The Economist has an interesting write-up on predicting innovation. They see things heating up specifically in manufacturing and user interfaces.
Across the board, innovations fuelled by cheap processing power are taking off. Computers are beginning to understand natural language. People are controlling video games through body movement alone—a technology that may soon find application in much of the business world. Three-dimensional printing is capable of churning out an increasingly complex array of objects, and may soon move on to human tissues and other organic material.
This analysis seems to support my guesses on why Kurzweil would join Google. Removing antiquated and disabling interfaces like the keyboard will enable more people to use more technology. Comparing the productivity of humans required to learn the qwerty keyboard with the potential of those who can use free voice and touch is a no brainer (pun not intended).
As I thought about the Economist’s analysis I started to wonder about an important element that I didn’t see them mention. They focus in a usual way at present IT trends in relation to historic trends. They offer electrification as an example.
…the idea that technology-led growth must either continue unabated or steadily decline, rather than ebbing and flowing, is at odds with history. Chad Syverson of the University of Chicago points out that productivity growth during the age of electrification was lumpy. Growth was slow during a period of important electrical innovations in the late 19th and early 20th centuries; then it surged. The information-age trajectory looks pretty similar…
With that in mind, the Economist then takes their analysis down the well-worn path of productivity worries in relation to obsolescence and redundancy.
…the main risk to advanced economies may not be that the pace of innovation is too slow, but that institutions have become too rigid to accommodate truly revolutionary changes.
Fair enough, technology has a disruptive force when innovation replaces labor. That brings risk and resistance. I’ve experienced this many times. The voice-recognition project I worked on in 1997 for a hospital was overtly said by the administration to be a way to put their transcriptionists out of work. No surprises there.
But once we move beyond a focus on the balance of labor risk what other risks lurk ahead? I mean it is fascinating to look at how the lightbulb put American whalers (e.g. oil for lamps) out of business. It is even more interesting, however, to think about how inexpensive light transformed our abilities. We can see further and go faster with power.
Back to consideration of today’s tech innovation boom, the part to me missing in the Economist analysis is the sunshine effect of electrification. Electrification was really about innovative ways to create and use power. It shone a light, if you will, into dark areas and remote corners of opportunity. A coming boom in tech innovation led by user interfaces and manufacturing, if we pivot the Economist theory, could in fact be a boom in innovative ways to reach, create and use data. Yet the Economist analysis doesn’t mention data at all!
Here is a simple example of what I mean by a pivot:
Industrialized countries are like the urban areas of electrification that saw power first and saw productivity boom at a large scale. Power eventually reached a wider area on smaller scale and created a boom in productivity and markets. Non-industrialized countries are thus like the rural areas that increasingly were able to create and use power.

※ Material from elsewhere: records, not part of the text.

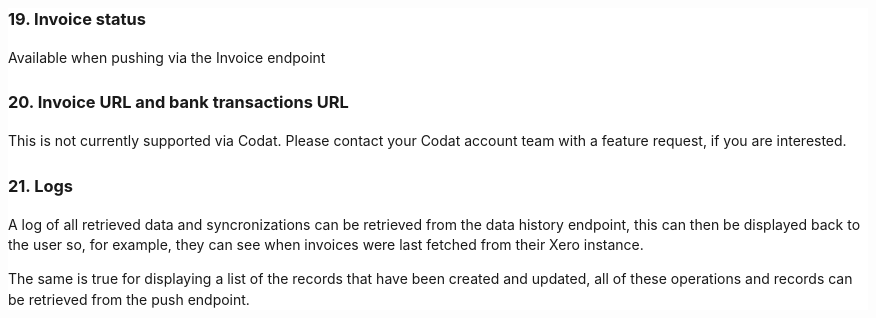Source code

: ### 19. Invoice status

Available when pushing via the Invoice endpoint

### 20. Invoice URL and bank transactions URL

This is not currently supported via Codat. Please contact your Codat account team with a feature request, if you are interested. 

### 21. Logs

A log of all retrieved data and syncronizations can be retrieved from the data history endpoint, this can then be displayed back to the user so, for example, they can see when invoices were last fetched from their Xero instance.

The same is true for displaying a list of the records that have been created and updated, all of these operations and records can be retrieved from the push endpoint.
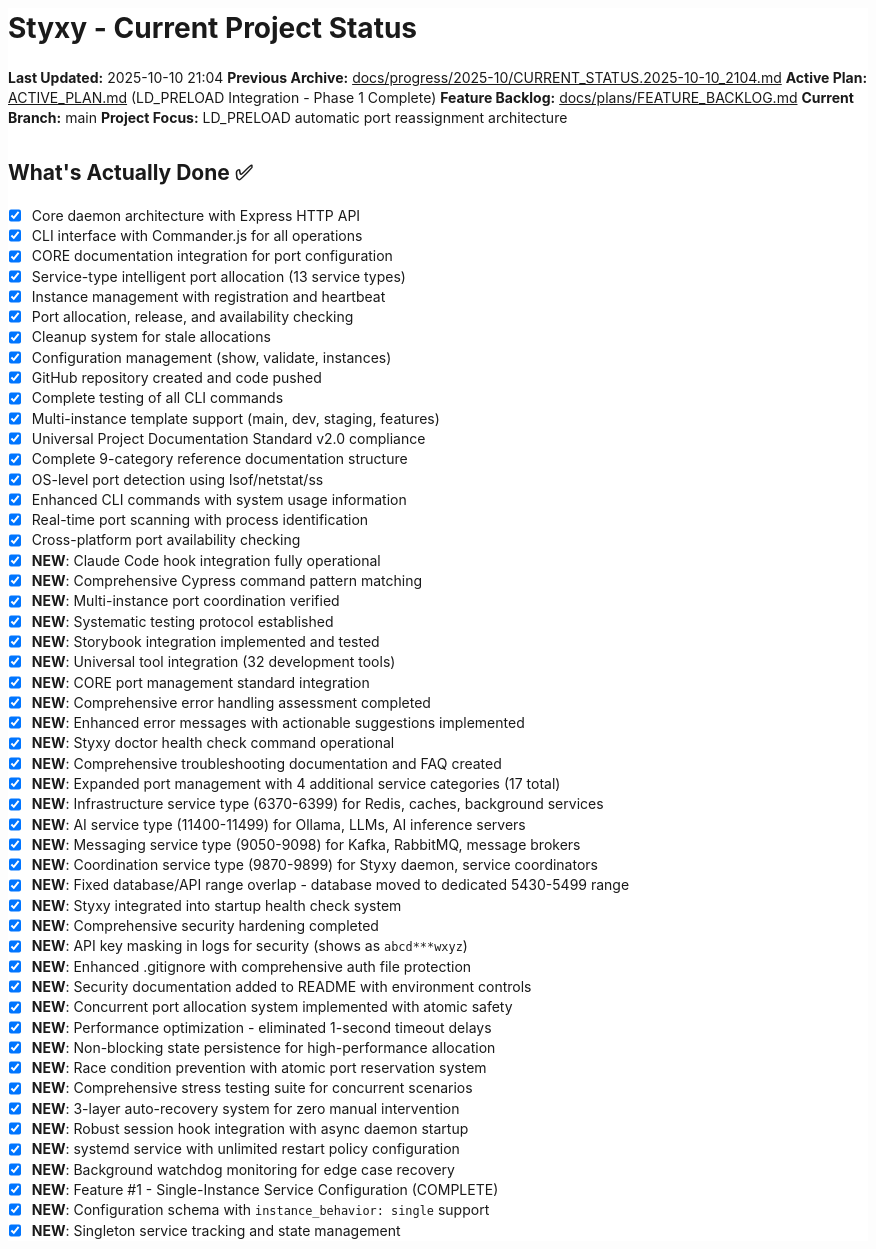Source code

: # Styxy - Current Project Status
**Last Updated:** 2025-10-10 21:04
**Previous Archive:** [docs/progress/2025-10/CURRENT_STATUS.2025-10-10_2104.md](./docs/progress/2025-10/CURRENT_STATUS.2025-10-10_2104.md)
**Active Plan:** [ACTIVE_PLAN.md](ACTIVE_PLAN.md) (LD_PRELOAD Integration - Phase 1 Complete)
**Feature Backlog:** [docs/plans/FEATURE_BACKLOG.md](./docs/plans/FEATURE_BACKLOG.md)
**Current Branch:** main
**Project Focus:** LD_PRELOAD automatic port reassignment architecture

## What's Actually Done ✅
- [x] Core daemon architecture with Express HTTP API
- [x] CLI interface with Commander.js for all operations
- [x] CORE documentation integration for port configuration
- [x] Service-type intelligent port allocation (13 service types)
- [x] Instance management with registration and heartbeat
- [x] Port allocation, release, and availability checking
- [x] Cleanup system for stale allocations
- [x] Configuration management (show, validate, instances)
- [x] GitHub repository created and code pushed
- [x] Complete testing of all CLI commands
- [x] Multi-instance template support (main, dev, staging, features)
- [x] Universal Project Documentation Standard v2.0 compliance
- [x] Complete 9-category reference documentation structure
- [x] OS-level port detection using lsof/netstat/ss
- [x] Enhanced CLI commands with system usage information
- [x] Real-time port scanning with process identification
- [x] Cross-platform port availability checking
- [x] **NEW**: Claude Code hook integration fully operational
- [x] **NEW**: Comprehensive Cypress command pattern matching
- [x] **NEW**: Multi-instance port coordination verified
- [x] **NEW**: Systematic testing protocol established
- [x] **NEW**: Storybook integration implemented and tested
- [x] **NEW**: Universal tool integration (32 development tools)
- [x] **NEW**: CORE port management standard integration
- [x] **NEW**: Comprehensive error handling assessment completed
- [x] **NEW**: Enhanced error messages with actionable suggestions implemented
- [x] **NEW**: Styxy doctor health check command operational
- [x] **NEW**: Comprehensive troubleshooting documentation and FAQ created
- [x] **NEW**: Expanded port management with 4 additional service categories (17 total)
- [x] **NEW**: Infrastructure service type (6370-6399) for Redis, caches, background services
- [x] **NEW**: AI service type (11400-11499) for Ollama, LLMs, AI inference servers
- [x] **NEW**: Messaging service type (9050-9098) for Kafka, RabbitMQ, message brokers
- [x] **NEW**: Coordination service type (9870-9899) for Styxy daemon, service coordinators
- [x] **NEW**: Fixed database/API range overlap - database moved to dedicated 5430-5499 range
- [x] **NEW**: Styxy integrated into startup health check system
- [x] **NEW**: Comprehensive security hardening completed
- [x] **NEW**: API key masking in logs for security (shows as `abcd***wxyz`)
- [x] **NEW**: Enhanced .gitignore with comprehensive auth file protection
- [x] **NEW**: Security documentation added to README with environment controls
- [x] **NEW**: Concurrent port allocation system implemented with atomic safety
- [x] **NEW**: Performance optimization - eliminated 1-second timeout delays
- [x] **NEW**: Non-blocking state persistence for high-performance allocation
- [x] **NEW**: Race condition prevention with atomic port reservation system
- [x] **NEW**: Comprehensive stress testing suite for concurrent scenarios
- [x] **NEW**: 3-layer auto-recovery system for zero manual intervention
- [x] **NEW**: Robust session hook integration with async daemon startup
- [x] **NEW**: systemd service with unlimited restart policy configuration
- [x] **NEW**: Background watchdog monitoring for edge case recovery
- [x] **NEW**: Feature #1 - Single-Instance Service Configuration (COMPLETE)
- [x] **NEW**: Configuration schema with `instance_behavior: single` support
- [x] **NEW**: Singleton service tracking and state management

More people in more areas making more data and using that data is what may really be the fuel for a boom ahead. The innovation is not only in the interfaces, although that’s a crucial piece of enablement, but what so many more people will produce with those interfaces. Big data is a common phrase to capture what seems to be ahead but we could just as well call it a sunshine-like effect of datafication.
Now if I ask “are your headlights on” hopefully you might think about risk in terms of billions of people shining a bright light into darkness because they now have access to powerful data. Reduction of corruption using better data tools is the kind of innovation that really should excite economists.
Of course this puts immense pressure on the security industry. Access to vast amounts of data becomes “a one-click matter,” as a GoodData developer suggested. How safe will a clicker need to be? And this new level of visibility, like brighter lights we flip on with a switch, can shift our definition of “exposure” and privacy. Recently a “near-global view of the universe of public keys” was used to easily uncover weak random number generators. Should we plan for more risk or less as we push away darkness?
Thus, to extend the Economist analysis that suggests innovation will bring better interfaces and better manufacturing tools, the real boom may come from datafication — the process of making it easier than ever to create, access and use data.